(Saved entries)

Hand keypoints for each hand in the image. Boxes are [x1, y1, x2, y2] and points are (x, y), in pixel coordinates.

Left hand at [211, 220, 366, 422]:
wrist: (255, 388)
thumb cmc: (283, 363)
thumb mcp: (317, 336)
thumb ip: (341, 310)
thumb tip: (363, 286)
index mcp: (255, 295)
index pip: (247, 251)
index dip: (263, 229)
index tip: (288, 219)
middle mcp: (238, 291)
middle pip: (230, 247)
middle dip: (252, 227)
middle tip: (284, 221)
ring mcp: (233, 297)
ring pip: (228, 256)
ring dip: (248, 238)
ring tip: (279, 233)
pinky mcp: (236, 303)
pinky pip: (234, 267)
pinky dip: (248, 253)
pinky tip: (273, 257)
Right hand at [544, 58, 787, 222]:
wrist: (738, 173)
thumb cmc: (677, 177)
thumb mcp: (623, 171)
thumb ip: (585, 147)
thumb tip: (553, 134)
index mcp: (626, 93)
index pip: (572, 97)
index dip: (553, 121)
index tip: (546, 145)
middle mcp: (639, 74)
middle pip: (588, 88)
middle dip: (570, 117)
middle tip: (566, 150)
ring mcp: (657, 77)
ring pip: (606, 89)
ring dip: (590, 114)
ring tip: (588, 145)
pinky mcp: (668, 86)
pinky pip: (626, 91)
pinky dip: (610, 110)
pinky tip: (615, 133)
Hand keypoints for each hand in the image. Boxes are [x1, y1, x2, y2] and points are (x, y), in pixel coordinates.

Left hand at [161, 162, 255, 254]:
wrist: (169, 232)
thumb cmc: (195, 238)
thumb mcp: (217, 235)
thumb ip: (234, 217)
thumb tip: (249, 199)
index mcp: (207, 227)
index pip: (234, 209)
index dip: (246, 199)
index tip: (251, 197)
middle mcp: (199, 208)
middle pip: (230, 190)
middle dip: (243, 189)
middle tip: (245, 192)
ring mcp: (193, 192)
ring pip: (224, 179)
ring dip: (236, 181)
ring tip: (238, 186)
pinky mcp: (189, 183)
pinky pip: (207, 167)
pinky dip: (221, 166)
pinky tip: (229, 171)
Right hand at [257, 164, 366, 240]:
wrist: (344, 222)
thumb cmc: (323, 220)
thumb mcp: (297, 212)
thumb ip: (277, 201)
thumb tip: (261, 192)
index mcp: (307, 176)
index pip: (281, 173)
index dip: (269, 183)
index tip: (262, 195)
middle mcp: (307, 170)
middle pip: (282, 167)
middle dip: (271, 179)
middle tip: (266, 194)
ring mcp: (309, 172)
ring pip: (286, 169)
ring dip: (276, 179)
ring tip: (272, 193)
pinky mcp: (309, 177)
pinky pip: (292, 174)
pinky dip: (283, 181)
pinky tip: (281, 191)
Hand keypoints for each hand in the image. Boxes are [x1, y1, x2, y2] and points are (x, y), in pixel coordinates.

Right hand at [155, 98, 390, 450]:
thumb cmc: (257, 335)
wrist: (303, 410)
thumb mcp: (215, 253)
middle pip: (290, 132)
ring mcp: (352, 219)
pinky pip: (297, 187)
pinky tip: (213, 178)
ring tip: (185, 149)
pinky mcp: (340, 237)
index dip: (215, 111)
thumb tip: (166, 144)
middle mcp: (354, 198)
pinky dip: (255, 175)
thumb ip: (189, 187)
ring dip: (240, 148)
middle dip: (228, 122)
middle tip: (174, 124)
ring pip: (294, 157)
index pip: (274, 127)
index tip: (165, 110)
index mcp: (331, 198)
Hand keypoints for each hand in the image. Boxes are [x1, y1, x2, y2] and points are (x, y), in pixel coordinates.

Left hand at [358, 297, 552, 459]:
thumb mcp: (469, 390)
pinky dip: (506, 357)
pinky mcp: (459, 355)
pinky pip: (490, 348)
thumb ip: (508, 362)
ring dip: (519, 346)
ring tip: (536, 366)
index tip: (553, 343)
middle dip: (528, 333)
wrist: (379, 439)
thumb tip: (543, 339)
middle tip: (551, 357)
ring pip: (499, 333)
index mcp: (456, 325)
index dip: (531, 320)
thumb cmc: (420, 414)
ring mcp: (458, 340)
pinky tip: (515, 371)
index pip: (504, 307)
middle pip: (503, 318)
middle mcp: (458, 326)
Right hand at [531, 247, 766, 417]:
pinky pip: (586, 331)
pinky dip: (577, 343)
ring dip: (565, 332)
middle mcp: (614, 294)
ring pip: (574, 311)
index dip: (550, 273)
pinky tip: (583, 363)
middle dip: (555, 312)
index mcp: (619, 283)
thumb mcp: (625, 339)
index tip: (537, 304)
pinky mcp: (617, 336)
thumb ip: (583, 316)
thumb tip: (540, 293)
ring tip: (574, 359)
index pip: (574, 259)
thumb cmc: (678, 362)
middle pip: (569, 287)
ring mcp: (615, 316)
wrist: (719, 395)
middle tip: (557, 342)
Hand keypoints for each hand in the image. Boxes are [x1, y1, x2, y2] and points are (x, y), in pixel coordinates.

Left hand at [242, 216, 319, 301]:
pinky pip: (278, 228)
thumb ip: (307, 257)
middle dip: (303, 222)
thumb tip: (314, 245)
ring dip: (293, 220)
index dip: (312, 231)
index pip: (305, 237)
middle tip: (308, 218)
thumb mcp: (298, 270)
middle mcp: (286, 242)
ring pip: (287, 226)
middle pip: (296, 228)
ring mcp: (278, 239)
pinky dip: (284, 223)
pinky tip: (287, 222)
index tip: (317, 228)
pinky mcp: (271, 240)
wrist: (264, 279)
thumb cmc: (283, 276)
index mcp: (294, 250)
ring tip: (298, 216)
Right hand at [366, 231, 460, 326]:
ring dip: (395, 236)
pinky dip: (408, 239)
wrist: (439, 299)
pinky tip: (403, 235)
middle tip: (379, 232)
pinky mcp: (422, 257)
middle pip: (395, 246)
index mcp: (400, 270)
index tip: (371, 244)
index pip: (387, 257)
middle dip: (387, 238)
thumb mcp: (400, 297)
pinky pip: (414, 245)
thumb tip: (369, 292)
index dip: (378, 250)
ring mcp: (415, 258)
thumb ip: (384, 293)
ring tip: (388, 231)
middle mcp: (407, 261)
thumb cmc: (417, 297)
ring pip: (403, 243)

Your goal:
The string "wrist" may appear in the lines of the records above. State how many lines contain it, with no other words.

Written response:
9